### [Indicación A]
¿Qué personaje interpreta el entrevistado, según el pasaje?
### [Indicación B]
Transcribe del pasaje todo lo que va desde "-Hábleme de su" hasta "hemos cambiado tanto...".

-Hábleme de su personaje.

-Soy Adam Orleton, el obispo de Hereford, que representa el poder eclesiástico. Todo en una lucha en la que el origen es el amor homosexual de Eduardo II. A raíz de esa excusa se inicia una lucha de intereses, un juego político. Mi personaje representa la posición de la Iglesia en el sentido de controlar el asunto y de que no se le escapa nada. Es lo que pasa con los poderes, el amor en una persona es el acto más generoso que pueda ocurrir bien entendido, y de alguna forma los poderes tienen que controlar eso porque es la manera de que no se les escape nada. Y es cuando marcan las pautas de cómo debe ser el amor. Aquí eso se convierte en un antagonismo claro y evidente por parte del obispo hacia Eduardo II que acaba de una manera terrible.

-Igual no hemos cambiado tanto...

-Ese es el valor que tiene el teatro incluso en estas circunstancias en la que todos estamos tan agobiados. Cuando decimos que el teatro es un lugar seguro es que es el lugar social más seguro por las normas que se ponen. Estás hora y media viendo y escuchando con distancia de seguridad y mascarilla por lo que el contagio es mínimo... pero a la vez es algo reconfortante porque escuchas historias de los seres humanos contadas por seres humanos a través de la emoción. Es una necesidad que tenemos las personas para sentirnos reconfortados. Frente a la tecnología que parece que nos comunica a todos pero nos aliena más, el teatro tiene un valor extraordinario, esencial, antiguo y profundamente necesario.

### [Líneas de datos]
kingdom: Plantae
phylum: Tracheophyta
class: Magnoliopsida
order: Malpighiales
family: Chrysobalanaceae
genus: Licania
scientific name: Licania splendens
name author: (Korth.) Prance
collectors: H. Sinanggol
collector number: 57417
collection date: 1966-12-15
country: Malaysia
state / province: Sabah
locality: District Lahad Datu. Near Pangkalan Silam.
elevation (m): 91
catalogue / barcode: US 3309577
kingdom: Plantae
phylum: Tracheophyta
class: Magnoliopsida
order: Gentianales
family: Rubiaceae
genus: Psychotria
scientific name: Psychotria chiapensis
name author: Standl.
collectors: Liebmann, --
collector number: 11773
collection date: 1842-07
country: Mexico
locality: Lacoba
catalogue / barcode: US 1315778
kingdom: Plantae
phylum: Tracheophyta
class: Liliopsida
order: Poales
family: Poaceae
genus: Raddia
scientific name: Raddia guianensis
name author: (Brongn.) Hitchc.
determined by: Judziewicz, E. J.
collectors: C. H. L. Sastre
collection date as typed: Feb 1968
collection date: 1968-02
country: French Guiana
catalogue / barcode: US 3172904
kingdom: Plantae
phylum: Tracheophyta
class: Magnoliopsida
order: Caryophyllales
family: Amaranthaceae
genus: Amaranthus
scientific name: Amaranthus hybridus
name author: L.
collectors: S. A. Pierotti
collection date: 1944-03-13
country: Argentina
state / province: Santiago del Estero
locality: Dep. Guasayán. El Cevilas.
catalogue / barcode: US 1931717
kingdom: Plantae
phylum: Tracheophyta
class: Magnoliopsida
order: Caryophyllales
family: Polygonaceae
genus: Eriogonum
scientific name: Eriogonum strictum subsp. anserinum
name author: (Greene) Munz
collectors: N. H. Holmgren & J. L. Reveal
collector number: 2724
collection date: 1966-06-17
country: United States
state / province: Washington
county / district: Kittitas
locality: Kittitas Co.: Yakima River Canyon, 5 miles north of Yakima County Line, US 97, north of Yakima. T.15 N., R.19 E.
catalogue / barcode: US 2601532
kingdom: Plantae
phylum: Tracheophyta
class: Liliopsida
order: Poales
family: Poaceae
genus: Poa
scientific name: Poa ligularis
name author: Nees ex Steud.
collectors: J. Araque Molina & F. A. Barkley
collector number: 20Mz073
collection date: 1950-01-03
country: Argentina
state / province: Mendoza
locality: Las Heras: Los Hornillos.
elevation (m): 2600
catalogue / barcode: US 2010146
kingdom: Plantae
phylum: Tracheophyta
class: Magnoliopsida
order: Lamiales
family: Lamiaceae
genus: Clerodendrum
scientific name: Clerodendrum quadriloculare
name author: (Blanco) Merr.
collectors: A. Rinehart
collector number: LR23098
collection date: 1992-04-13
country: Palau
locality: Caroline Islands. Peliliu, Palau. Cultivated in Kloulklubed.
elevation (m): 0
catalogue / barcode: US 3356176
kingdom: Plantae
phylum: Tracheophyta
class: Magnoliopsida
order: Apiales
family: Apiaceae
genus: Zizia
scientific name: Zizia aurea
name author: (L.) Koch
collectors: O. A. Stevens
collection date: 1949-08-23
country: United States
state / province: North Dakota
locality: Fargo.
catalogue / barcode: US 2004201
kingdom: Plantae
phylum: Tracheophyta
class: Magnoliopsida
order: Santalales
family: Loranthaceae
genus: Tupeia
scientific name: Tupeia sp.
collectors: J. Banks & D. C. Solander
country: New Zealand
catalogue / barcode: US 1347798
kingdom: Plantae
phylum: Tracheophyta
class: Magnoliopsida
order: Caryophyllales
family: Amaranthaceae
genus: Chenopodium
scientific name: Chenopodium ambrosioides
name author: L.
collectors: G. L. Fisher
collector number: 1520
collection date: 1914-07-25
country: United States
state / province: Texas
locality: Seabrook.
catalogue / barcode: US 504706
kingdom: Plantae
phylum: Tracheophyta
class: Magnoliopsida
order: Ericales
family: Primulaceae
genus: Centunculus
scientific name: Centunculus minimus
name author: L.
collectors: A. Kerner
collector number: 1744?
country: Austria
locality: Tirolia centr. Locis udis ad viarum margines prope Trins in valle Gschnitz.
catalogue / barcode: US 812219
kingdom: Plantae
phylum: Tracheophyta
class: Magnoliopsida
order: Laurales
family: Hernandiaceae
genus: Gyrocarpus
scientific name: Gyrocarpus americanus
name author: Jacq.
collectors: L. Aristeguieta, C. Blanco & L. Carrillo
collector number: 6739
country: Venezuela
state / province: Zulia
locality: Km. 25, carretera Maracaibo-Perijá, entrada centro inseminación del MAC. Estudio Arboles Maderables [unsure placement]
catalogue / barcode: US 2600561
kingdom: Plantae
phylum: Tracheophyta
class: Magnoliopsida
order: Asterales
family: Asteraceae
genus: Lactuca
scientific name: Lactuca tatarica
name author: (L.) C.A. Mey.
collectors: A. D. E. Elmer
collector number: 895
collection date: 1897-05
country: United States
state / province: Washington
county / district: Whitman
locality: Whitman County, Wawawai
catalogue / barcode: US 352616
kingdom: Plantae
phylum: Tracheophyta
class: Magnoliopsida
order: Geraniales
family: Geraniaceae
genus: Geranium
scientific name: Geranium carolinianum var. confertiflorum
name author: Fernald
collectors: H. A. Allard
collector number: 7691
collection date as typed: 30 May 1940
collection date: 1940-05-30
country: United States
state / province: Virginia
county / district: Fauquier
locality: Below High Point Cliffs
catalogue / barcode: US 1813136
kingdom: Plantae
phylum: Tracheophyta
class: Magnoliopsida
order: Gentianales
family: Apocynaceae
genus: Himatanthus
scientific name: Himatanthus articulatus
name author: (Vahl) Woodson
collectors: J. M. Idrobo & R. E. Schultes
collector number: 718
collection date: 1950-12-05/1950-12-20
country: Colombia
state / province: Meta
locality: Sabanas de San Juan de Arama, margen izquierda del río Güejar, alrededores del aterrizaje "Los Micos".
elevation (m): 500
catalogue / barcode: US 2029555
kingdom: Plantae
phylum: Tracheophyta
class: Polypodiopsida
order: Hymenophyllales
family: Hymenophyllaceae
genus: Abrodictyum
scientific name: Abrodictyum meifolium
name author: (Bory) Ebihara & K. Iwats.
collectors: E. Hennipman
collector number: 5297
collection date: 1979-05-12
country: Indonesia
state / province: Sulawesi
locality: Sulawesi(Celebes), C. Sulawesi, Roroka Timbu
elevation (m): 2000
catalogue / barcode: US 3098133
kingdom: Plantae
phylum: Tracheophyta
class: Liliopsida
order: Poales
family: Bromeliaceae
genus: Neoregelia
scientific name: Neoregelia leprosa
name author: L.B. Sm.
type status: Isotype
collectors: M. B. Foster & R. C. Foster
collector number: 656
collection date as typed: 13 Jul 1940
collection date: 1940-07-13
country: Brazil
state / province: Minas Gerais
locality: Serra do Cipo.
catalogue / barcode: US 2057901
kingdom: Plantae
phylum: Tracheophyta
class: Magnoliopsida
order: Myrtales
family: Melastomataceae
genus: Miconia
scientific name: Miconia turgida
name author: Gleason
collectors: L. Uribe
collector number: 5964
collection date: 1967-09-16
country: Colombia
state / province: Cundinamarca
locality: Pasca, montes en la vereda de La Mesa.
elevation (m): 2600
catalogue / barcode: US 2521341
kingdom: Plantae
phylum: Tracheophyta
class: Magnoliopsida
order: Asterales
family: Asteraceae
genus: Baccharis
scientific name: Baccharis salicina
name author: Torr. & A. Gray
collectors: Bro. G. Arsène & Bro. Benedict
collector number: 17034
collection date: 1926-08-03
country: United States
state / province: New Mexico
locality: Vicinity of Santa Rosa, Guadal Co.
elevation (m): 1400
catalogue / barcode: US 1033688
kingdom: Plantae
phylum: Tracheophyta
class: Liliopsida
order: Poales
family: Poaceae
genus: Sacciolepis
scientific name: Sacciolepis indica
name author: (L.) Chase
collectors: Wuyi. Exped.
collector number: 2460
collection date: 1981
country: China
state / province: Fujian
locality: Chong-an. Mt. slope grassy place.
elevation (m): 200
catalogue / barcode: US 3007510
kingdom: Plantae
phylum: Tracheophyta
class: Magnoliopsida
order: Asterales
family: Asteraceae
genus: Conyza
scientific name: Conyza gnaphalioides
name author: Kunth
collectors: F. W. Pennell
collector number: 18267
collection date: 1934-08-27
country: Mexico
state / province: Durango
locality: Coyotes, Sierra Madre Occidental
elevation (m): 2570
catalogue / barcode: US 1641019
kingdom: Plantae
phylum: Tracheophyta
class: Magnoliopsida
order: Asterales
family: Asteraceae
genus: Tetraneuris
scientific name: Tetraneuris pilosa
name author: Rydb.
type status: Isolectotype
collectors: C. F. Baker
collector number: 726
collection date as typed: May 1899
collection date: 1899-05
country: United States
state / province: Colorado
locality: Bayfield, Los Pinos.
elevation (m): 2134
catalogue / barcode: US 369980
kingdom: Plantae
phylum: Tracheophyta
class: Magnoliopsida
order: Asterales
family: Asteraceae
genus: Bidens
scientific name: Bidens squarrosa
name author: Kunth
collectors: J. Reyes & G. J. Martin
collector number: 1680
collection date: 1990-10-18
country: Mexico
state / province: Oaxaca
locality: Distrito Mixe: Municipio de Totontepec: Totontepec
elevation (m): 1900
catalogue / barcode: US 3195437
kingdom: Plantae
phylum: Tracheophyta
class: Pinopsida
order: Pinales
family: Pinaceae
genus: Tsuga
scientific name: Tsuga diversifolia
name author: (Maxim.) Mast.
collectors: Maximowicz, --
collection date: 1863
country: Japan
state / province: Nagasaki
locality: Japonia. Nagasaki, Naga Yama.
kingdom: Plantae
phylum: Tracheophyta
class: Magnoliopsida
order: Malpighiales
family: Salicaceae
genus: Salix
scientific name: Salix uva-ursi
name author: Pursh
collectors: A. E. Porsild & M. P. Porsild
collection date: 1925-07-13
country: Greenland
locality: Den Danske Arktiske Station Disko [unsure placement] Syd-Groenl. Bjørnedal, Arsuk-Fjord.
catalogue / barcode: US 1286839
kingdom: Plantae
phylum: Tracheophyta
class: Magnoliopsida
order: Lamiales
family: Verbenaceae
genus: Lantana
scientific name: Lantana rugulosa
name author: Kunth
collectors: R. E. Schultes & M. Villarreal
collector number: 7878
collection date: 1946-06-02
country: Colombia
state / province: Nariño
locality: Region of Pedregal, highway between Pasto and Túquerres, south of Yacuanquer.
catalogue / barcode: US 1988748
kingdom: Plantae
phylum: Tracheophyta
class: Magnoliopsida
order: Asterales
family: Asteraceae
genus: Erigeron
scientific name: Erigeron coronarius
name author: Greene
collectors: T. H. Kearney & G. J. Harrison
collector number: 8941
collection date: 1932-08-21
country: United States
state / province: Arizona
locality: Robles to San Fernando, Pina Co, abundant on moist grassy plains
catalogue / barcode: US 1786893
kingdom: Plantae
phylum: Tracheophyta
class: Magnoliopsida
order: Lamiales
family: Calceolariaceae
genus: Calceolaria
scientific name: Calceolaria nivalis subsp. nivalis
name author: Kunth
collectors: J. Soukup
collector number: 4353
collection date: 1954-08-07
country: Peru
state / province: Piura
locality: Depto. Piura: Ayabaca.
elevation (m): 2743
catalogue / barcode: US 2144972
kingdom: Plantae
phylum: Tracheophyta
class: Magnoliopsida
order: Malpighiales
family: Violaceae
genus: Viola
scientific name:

### [Resultado de la tarea A]
Adam Orleton, el obispo de Hereford.

### [Resultado de la tarea B]
-Hábleme de su personaje.

-Soy Adam Orleton, el obispo de Hereford, que representa el poder eclesiástico. Todo en una lucha en la que el origen es el amor homosexual de Eduardo II. A raíz de esa excusa se inicia una lucha de intereses, un juego político. Mi personaje representa la posición de la Iglesia en el sentido de controlar el asunto y de que no se le escapa nada. Es lo que pasa con los poderes, el amor en una persona es el acto más generoso que pueda ocurrir bien entendido, y de alguna forma los poderes tienen que controlar eso porque es la manera de que no se les escape nada. Y es cuando marcan las pautas de cómo debe ser el amor. Aquí eso se convierte en un antagonismo claro y evidente por parte del obispo hacia Eduardo II que acaba de una manera terrible.

-Igual no hemos cambiado tanto...